Today I realized that I have lost the capacity to spend time alone and truly enjoy it. Pre-motherhood I could wander a store solo, spend an afternoon bike riding independently, read a book while lounging on my living room floor without anyone to talk to and truly feel at rest and at peace in my solitude. However, in the last five years I have slowly, without noticing, unlearned the art of quiet time.
Today when I left my house around noon, my two little ones entrusted to an awesome babysitter, I was looking forward to three hours of almost free time awaiting me in the big city, alone...able to shop and run errands without anyone complaining, whining, arguing, crying, etc. In theory this all sounded utterly blissful; in reality, it felt utterly lonely. I guess I have grown accustom to being a party of three. After spending the last two months as The Three Amigas, I feel a little lost when I do not have my girls in tow.

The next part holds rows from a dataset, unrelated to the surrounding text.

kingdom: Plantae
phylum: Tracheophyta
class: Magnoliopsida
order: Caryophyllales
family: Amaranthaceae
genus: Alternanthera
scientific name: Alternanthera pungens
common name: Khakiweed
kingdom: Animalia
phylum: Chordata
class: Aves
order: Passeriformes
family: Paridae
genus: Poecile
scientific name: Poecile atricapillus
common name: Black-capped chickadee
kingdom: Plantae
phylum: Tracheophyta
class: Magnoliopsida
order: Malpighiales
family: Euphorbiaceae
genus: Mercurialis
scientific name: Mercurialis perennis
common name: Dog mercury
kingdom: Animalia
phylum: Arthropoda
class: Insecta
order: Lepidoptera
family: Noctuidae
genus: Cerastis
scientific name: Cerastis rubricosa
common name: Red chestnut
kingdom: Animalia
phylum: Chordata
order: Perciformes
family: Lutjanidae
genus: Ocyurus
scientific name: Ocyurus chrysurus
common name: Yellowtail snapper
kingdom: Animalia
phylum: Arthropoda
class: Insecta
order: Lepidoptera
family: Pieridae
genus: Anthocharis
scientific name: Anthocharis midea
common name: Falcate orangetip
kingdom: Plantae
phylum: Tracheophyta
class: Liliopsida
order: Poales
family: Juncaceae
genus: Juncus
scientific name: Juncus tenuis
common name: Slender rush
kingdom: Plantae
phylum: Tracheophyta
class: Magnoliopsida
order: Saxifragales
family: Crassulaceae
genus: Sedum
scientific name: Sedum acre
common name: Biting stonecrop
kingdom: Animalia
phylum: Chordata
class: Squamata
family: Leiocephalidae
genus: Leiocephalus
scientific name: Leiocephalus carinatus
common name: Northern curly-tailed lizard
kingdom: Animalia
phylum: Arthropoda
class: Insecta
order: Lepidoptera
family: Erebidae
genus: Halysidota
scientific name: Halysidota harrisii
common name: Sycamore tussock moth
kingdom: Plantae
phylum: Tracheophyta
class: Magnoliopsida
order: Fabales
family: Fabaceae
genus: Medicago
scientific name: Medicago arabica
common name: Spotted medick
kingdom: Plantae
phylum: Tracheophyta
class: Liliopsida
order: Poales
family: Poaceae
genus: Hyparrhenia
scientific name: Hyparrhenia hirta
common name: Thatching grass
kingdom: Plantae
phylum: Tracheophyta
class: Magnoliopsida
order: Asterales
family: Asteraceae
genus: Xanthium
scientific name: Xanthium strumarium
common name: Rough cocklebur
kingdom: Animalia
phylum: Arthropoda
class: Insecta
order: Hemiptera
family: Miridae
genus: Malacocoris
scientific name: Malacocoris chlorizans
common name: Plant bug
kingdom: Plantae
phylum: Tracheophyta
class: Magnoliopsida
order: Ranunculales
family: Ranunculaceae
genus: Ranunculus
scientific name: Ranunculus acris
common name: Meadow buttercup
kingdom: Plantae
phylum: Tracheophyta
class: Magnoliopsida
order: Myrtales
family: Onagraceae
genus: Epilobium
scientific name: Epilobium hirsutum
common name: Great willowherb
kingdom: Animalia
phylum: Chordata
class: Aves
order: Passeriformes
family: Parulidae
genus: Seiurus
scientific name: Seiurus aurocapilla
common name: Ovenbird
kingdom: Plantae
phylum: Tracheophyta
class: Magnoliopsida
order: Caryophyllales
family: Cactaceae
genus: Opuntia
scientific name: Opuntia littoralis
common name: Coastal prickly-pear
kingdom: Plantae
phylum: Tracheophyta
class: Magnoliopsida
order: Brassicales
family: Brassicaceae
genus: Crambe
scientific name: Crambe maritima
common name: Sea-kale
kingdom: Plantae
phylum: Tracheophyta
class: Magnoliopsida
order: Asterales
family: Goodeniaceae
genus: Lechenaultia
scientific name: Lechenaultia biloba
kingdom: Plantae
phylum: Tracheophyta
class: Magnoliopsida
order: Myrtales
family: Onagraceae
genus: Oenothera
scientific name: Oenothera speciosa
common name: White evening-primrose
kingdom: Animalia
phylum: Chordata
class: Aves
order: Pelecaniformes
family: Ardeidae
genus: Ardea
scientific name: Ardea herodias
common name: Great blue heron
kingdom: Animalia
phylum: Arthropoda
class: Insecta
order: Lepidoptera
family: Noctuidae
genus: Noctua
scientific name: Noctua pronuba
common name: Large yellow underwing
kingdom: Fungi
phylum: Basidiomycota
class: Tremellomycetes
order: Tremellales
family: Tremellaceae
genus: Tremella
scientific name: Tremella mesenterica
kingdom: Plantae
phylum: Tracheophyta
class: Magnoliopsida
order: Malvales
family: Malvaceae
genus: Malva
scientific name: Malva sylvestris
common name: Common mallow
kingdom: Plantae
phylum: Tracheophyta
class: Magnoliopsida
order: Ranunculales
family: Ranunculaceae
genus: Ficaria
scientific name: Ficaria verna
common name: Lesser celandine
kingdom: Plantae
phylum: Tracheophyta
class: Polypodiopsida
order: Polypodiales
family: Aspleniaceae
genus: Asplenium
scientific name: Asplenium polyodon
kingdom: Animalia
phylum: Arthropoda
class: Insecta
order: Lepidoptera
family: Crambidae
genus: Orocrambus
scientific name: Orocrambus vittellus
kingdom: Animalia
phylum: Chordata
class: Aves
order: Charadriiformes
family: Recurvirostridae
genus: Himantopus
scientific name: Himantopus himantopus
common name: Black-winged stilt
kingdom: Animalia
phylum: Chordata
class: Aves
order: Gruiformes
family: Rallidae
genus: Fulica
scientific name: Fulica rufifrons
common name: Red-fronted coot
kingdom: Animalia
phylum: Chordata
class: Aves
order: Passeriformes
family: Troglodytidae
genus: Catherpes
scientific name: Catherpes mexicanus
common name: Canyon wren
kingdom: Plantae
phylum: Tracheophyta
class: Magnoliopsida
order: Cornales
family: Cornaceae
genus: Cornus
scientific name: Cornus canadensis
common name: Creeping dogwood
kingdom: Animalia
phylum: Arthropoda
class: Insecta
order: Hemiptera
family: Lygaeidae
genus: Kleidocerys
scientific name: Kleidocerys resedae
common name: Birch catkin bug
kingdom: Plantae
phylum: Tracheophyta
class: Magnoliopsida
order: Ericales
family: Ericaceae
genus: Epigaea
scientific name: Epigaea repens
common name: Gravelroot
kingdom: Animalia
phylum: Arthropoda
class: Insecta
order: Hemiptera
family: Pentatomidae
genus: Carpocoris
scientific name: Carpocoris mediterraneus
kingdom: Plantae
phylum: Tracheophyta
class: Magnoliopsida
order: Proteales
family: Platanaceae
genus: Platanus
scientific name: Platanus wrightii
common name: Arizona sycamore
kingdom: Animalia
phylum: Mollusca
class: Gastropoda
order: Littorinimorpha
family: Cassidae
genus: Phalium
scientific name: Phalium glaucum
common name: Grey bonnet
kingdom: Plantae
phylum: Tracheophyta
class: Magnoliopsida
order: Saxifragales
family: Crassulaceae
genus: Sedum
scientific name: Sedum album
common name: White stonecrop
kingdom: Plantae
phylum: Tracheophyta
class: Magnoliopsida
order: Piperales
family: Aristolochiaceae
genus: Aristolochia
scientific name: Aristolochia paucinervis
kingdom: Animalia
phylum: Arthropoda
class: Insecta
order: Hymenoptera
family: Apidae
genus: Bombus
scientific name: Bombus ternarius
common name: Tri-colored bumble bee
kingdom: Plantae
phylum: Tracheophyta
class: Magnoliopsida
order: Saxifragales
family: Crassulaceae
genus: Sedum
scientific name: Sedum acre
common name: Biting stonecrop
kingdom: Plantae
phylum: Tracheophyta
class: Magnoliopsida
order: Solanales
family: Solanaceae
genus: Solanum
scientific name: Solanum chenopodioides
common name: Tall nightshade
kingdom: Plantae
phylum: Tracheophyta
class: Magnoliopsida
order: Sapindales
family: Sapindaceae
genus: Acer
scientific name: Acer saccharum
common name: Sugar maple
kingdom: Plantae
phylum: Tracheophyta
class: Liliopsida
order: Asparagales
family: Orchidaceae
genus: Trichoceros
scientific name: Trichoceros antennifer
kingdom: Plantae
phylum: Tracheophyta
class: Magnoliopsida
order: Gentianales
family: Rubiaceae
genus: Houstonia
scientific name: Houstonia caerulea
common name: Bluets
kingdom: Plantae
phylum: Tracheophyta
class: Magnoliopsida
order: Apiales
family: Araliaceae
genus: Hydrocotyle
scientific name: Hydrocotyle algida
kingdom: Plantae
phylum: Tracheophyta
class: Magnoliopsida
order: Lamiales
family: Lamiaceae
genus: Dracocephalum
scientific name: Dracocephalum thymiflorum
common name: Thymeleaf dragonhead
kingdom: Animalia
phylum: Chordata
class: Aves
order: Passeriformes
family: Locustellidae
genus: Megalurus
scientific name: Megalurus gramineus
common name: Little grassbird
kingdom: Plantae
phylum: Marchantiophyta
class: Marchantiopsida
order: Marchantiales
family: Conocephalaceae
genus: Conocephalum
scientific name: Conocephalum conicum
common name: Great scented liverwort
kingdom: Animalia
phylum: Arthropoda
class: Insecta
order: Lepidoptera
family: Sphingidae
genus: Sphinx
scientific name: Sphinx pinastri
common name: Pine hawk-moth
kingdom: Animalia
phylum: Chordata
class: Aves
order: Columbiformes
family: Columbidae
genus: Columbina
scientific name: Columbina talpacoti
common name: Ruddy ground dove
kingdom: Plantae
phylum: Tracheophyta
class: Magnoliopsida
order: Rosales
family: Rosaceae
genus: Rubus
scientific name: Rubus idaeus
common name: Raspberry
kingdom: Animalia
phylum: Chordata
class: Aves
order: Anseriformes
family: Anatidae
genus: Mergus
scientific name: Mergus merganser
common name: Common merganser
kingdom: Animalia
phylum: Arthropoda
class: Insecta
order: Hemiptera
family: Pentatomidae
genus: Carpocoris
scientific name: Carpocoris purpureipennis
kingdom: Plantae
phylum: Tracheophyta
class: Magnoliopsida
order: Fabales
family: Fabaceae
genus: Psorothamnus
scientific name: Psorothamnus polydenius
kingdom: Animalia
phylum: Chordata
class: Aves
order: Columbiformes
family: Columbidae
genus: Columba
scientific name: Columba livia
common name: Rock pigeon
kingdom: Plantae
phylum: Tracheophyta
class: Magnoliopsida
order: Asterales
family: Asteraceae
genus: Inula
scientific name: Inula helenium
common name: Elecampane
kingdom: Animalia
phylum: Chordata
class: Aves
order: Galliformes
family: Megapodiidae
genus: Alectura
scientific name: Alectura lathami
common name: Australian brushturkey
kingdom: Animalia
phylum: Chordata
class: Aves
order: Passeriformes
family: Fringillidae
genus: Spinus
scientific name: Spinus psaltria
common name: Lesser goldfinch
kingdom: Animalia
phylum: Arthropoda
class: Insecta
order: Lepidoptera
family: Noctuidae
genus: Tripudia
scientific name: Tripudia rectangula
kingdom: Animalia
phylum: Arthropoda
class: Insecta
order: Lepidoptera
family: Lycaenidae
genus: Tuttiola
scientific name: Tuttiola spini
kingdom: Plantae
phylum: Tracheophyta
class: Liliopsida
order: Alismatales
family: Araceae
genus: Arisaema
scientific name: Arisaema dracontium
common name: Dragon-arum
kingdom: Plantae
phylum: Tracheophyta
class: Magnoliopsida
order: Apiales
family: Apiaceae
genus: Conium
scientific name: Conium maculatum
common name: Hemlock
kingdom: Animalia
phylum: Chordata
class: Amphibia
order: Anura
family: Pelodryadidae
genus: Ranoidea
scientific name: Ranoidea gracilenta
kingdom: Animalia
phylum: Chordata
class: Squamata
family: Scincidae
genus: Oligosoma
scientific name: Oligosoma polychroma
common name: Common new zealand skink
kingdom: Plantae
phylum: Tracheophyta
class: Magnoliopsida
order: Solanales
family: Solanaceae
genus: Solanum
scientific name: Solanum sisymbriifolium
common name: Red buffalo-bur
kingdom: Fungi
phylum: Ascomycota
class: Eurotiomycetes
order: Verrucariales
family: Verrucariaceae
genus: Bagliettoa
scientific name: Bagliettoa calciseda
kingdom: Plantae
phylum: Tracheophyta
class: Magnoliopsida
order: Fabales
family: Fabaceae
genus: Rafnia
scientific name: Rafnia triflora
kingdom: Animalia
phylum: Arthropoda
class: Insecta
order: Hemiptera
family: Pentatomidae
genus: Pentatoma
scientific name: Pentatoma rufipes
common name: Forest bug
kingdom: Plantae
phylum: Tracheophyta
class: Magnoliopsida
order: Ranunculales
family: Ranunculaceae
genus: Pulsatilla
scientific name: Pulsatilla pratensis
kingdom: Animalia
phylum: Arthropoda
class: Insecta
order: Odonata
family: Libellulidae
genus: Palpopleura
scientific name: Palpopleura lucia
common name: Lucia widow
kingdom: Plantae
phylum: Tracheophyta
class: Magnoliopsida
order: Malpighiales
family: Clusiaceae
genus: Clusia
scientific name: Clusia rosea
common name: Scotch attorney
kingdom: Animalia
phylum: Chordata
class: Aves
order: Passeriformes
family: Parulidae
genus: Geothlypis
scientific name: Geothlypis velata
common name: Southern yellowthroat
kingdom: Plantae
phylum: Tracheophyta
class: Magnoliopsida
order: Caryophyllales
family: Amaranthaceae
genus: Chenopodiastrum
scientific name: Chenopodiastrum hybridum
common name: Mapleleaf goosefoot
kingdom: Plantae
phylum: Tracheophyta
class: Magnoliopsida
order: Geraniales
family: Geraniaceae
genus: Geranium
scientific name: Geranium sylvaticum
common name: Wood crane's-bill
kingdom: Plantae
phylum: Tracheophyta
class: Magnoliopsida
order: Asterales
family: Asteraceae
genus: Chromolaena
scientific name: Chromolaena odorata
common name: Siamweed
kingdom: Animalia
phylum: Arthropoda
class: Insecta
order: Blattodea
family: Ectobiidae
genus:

I guess there are two sides to this coin, two truths that must learn to coexist some how without canceling each other out. Truth 1: I am a mom and thus my heart is joined to my childrens' hearts. Being apart from them feels a little like leaving the house only wearing one earring or one shoe, uncomfortable and out of sorts. Second truth: I am an individual who needs time to recoup, think, run errands uninterrupted, sing too loud to the radio in the car with the windows down on back country roads where only the wind, dogs and cows can hear (Not that I do that. ;) , breathe, have time alone for me and God to chat. Not spending time alone with me, myself, and God feels a little like losing touch with an old friend, regretful and sad.
Answer: Not sure....but isn't the first step admitting the problem. On the road to recovery...one step at a time.